The cure for free speech, in general, is more free speech.

The exception to the rule is when people are "on the clock" in responsible positions. As a librarian, I do not have the right to try to convince my patrons that the war is just. If they ask me to show them where the protest books are, my job is to show them. The only time when I have any business interjecting is when I know a source is biased or false, in which case my job is to get them something more reliable. Teachers are in the same position--they don't have any right to indoctrinate kids with their own political beliefs while on the clock. (If, on the other hand, they do other things together, like go to the same church, or if their families hang out socially, then they'd follow whatever the social rules of the milieu are about politics. I don't believe in rules like that following people home from work.)
From: siriuslypotter Date: May 5th, 2006 10:46 pm (UTC) (Link)
Fanon!Draco Malfoy

Is it me or is Draco idolized to the point that is disturbing? I realy don't see the attraction to him at all, I like some of the snarky comments he makes, but he's not very nice and is far past redemption.

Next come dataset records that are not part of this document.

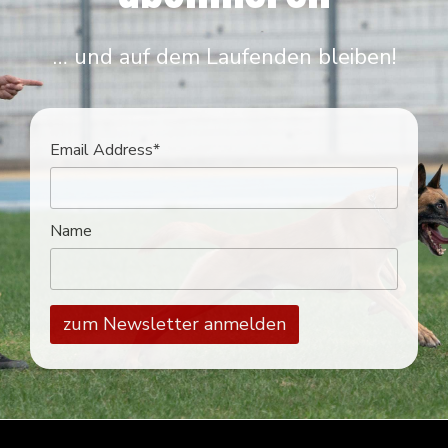
… und auf dem Laufenden bleiben!
Email Address*
Name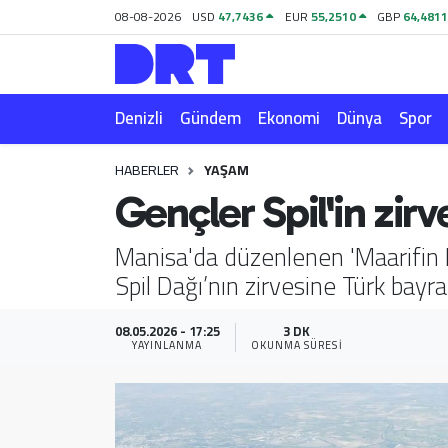
08-08-2026
USD
47,7436
EUR
55,2510
GBP
64,481
Denizli
Hava Durumu
Denizli
Gündem
Ekonomi
Dünya
Spor
Gündem
Trafik Durumu
HABERLER
YAŞAM
Ekonomi
Puan Durumu ve Fikstür
Gençler Spil'in zirv
Dünya
Tüm Manşetler
Manisa'da düzenlenen 'Maarifin 
Spil Dağı’nın zirvesine Türk bayrak
Spor
Son Dakika Haberleri
Magazin
Haber Arşivi
08.05.2026 - 17:25
3 DK
YAYINLANMA
OKUNMA SÜRESI
Teknoloji
Yaşam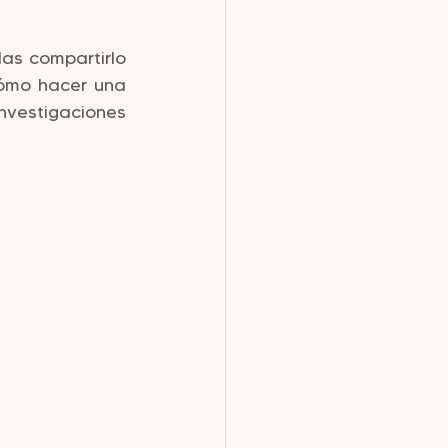
s compartirlo 
ómo hacer una 
vestigaciones 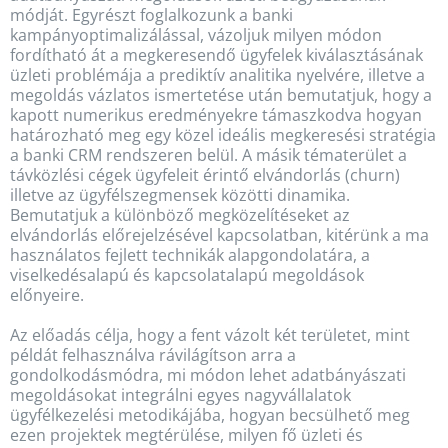
módját. Egyrészt foglalkozunk a banki
kampányoptimalizálással, vázoljuk milyen módon
fordítható át a megkeresendő ügyfelek kiválasztásának
üzleti problémája a prediktív analitika nyelvére, illetve a
megoldás vázlatos ismertetése után bemutatjuk, hogy a
kapott numerikus eredményekre támaszkodva hogyan
határozható meg egy közel ideális megkeresési stratégia
a banki CRM rendszeren belül. A másik tématerület a
távközlési cégek ügyfeleit érintő elvándorlás (churn)
illetve az ügyfélszegmensek közötti dinamika.
Bemutatjuk a különböző megközelítéseket az
elvándorlás előrejelzésével kapcsolatban, kitérünk a ma
használatos fejlett technikák alapgondolatára, a
viselkedésalapú és kapcsolatalapú megoldások
előnyeire.
Az előadás célja, hogy a fent vázolt két területet, mint
példát felhasználva rávilágítson arra a
gondolkodásmódra, mi módon lehet adatbányászati
megoldásokat integrálni egyes nagyvállalatok
ügyfélkezelési metodikájába, hogyan becsülhető meg
ezen projektek megtérülése, milyen fő üzleti és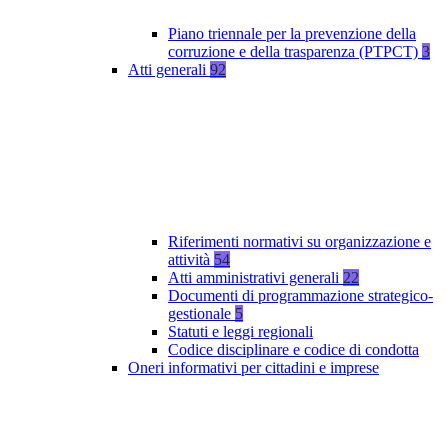
Piano triennale per la prevenzione della
corruzione e della trasparenza (PTPCT)
3
Atti generali
92
Riferimenti normativi su organizzazione e
attività
54
Atti amministrativi generali
22
Documenti di programmazione strategico-
gestionale
5
Statuti e leggi regionali
Codice disciplinare e codice di condotta
Oneri informativi per cittadini e imprese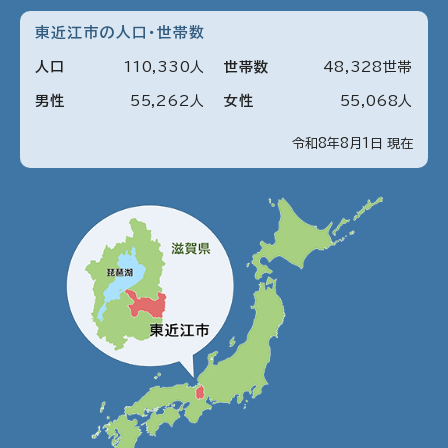
東近江市の人口・世帯数
人口
110
,
330
人
世帯数
48
,
328
世帯
男性
55
,
262
人
女性
55
,
068
人
令和8年8月1日 現在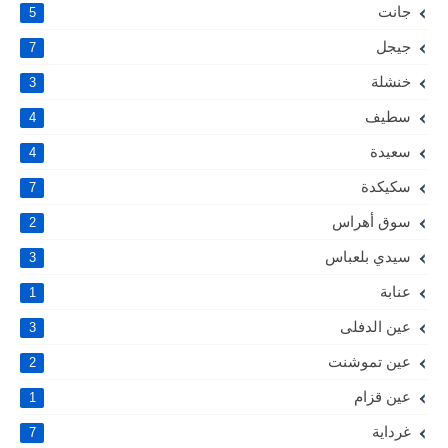
جانت
5
جيجل
7
خنشلة
3
سطيف
4
سعيدة
4
سكيكدة
7
سوق أهراس
2
سيدي بلعباس
3
عنابة
1
عين الدفلى
3
عين تموشنت
2
عين قزام
1
غرداية
7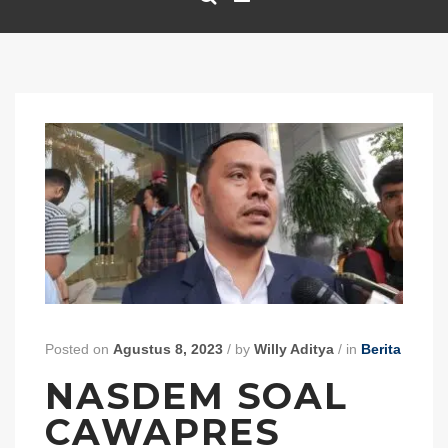
Posted on
Agustus 8, 2023
/
by
Willy Aditya
/
in
Berita
NASDEM SOAL
CAWAPRES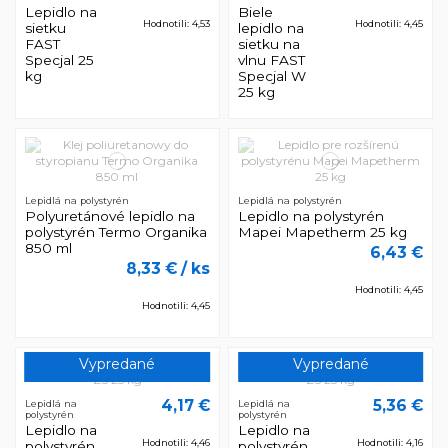
Lepidlo na
Biele
Hodnotili: 4,53
Hodnotili: 4,45
sietku
lepidlo na
FAST
sietku na
Specjal 25
vlnu FAST
kg
Specjal W
25 kg
Lepidlá na polystyrén
Lepidlá na polystyrén
Polyuretánové lepidlo na
Lepidlo na polystyrén
polystyrén Termo Organika
Mapei Mapetherm 25 kg
850 ml
6,43 €
8,33 €
/ ks
Hodnotili: 4,45
Hodnotili: 4,45
Vypredané
Vypredané
4,17 €
5,36 €
Lepidlá na
Lepidlá na
polystyrén
polystyrén
Lepidlo na
Lepidlo na
Hodnotili: 4,46
Hodnotili: 4,16
polystyrén
polystyrén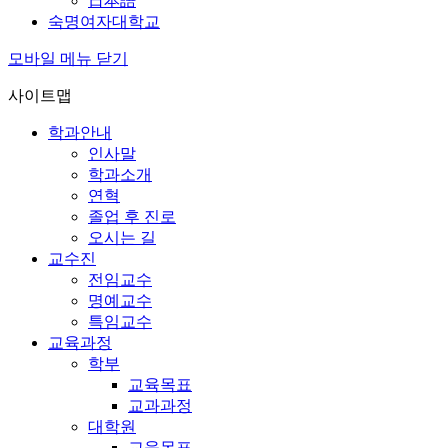
日本語
숙명여자대학교
모바일 메뉴 닫기
사이트맵
학과안내
인사말
학과소개
연혁
졸업 후 진로
오시는 길
교수진
전임교수
명예교수
특임교수
교육과정
학부
교육목표
교과과정
대학원
교육목표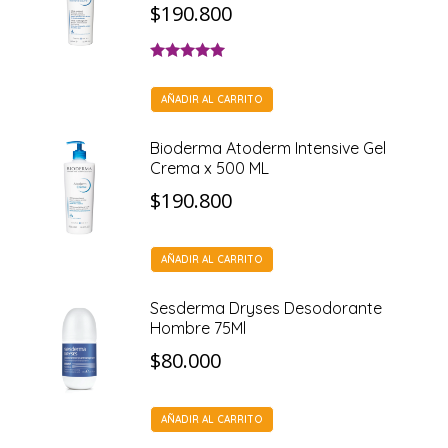
$
190.800
Valorado con
5.00
de 5
AÑADIR AL CARRITO
Bioderma Atoderm Intensive Gel
Crema x 500 ML
$
190.800
AÑADIR AL CARRITO
Sesderma Dryses Desodorante
Hombre 75Ml
$
80.000
AÑADIR AL CARRITO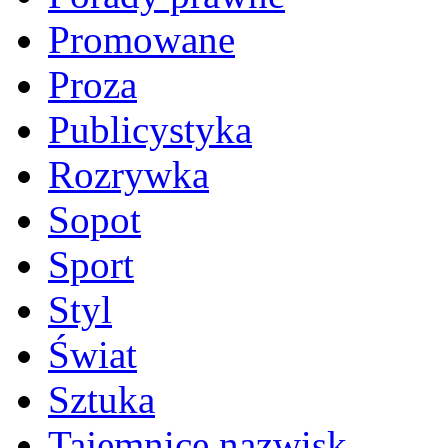
Promowane
Proza
Publicystyka
Rozrywka
Sopot
Sport
Styl
Świat
Sztuka
Tajemnice nazwisk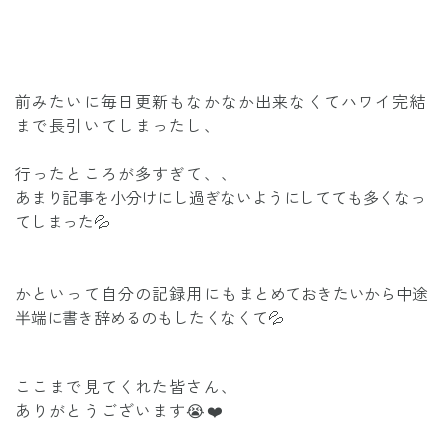
前みたいに毎日更新もなかなか出来なくてハワイ完結
まで長引いてしまったし、
行ったところが多すぎて、、
あまり記事を小分けにし過ぎないようにしてても多くなっ
てしまった💦
かといって自分の記録用にも
まとめておきたいから中途
半端に書き辞めるのもしたくなくて💦
ここまで見てくれた皆さん、
ありがとうございます😭❤️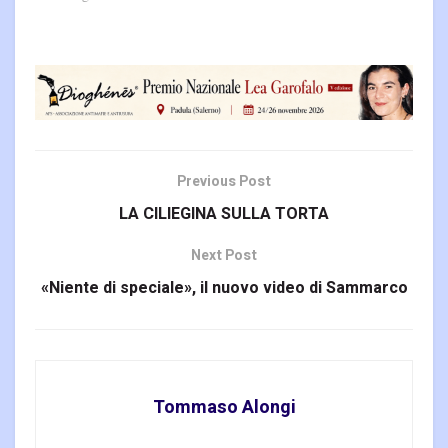
Previous Post
LA CILIEGINA SULLA TORTA
Next Post
«Niente di speciale», il nuovo video di Sammarco
Tommaso Alongi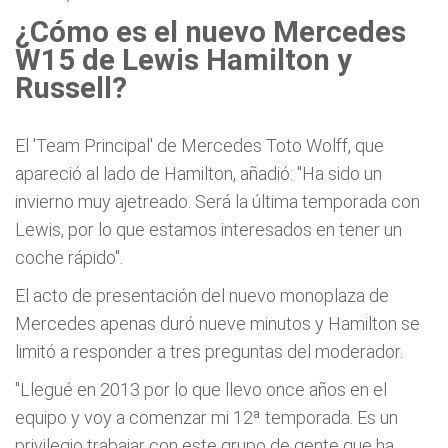
¿Cómo es el nuevo Mercedes
W15 de Lewis Hamilton y
Russell?
El 'Team Principal' de Mercedes Toto Wolff, que
apareció al lado de Hamilton, añadió: "Ha sido un
invierno muy ajetreado. Será la última temporada con
Lewis, por lo que estamos interesados en tener un
coche rápido".
El acto de presentación del nuevo monoplaza de
Mercedes apenas duró nueve minutos y Hamilton se
limitó a responder a tres preguntas del moderador.
"Llegué en 2013 por lo que llevo once años en el
equipo y voy a comenzar mi 12ª temporada. Es un
privilegio trabajar con este grupo de gente que ha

I just wanted to know your views on this.
fernwithy From: fernwithy Date: May 5th, 2006 11:16 pm (UTC) (Link)
Prior to HBP, I'd also have classed him as beyond redemption, but he did a lot of growing up after his father went to jail, and the fact that he lowered his wand and realized that he couldn't cross the line into murder speaks well for him... unfortunately, that rarely seems to be where St. Draco the Martyr seems to come from, especially since he appeared long before that book. Why someone who spent all his time insulting people because of their background was adopted as the patron saint of people he would rag to death for being unfashionable is a mystery to me.

Another issue is that what's called "Redeemed!Draco" is, as often as not Absolved!Draco--he hasn't turned his mind to being good, but the author whitewashes his actions so that they were never bad, and everyone else is in the wrong for not realizing it. That's a much less interesting plot than an actual redemption plot would be--where Draco comes to understand that he's wrong, and starts to change.

But no... that would require admitting that he's, you know, wrong.
From: siriuslypotter Date: May 6th, 2006 12:05 am (UTC) (Link)
Yep, I loved JK even more when she said that. But people still idolize him, He may be not be entirely evil. But he's got a pureblood fixation and insults anyone who isdn't pureblood. No matter what he may look like as JK said he's not a very nice man.